[[ Data records open ]]

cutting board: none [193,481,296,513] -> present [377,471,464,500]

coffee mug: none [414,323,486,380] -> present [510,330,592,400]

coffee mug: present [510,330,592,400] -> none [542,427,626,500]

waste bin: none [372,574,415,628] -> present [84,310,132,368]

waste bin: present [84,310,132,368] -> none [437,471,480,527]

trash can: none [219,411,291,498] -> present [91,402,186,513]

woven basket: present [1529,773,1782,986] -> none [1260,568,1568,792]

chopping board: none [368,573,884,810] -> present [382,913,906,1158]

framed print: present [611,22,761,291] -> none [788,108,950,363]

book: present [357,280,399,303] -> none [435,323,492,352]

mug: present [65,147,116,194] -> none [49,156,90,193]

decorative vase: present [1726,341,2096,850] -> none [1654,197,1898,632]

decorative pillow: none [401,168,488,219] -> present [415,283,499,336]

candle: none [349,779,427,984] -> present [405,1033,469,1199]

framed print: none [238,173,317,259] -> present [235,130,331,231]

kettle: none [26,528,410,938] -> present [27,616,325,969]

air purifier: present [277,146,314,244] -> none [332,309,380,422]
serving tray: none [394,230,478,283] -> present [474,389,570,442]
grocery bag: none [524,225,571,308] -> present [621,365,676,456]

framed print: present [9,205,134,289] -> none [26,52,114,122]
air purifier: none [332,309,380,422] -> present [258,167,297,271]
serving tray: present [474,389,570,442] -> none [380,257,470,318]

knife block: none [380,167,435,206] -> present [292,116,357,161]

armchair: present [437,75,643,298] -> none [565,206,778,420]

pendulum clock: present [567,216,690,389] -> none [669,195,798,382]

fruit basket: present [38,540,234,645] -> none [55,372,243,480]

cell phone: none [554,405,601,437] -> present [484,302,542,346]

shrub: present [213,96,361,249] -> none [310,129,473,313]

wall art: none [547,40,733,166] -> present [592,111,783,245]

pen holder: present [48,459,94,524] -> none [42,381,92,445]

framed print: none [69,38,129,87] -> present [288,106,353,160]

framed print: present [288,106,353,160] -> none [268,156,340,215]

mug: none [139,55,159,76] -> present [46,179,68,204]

[[ Data records closed ]]

__Exercise__.
Using the records above, please repeat the line with "pendulum clock: present" and every line after it exactly, and give no other text.

__Solution for this problem__.
pendulum clock: present [567,216,690,389] -> none [669,195,798,382]

fruit basket: present [38,540,234,645] -> none [55,372,243,480]

cell phone: none [554,405,601,437] -> present [484,302,542,346]

shrub: present [213,96,361,249] -> none [310,129,473,313]

wall art: none [547,40,733,166] -> present [592,111,783,245]

pen holder: present [48,459,94,524] -> none [42,381,92,445]

framed print: none [69,38,129,87] -> present [288,106,353,160]

framed print: present [288,106,353,160] -> none [268,156,340,215]

mug: none [139,55,159,76] -> present [46,179,68,204]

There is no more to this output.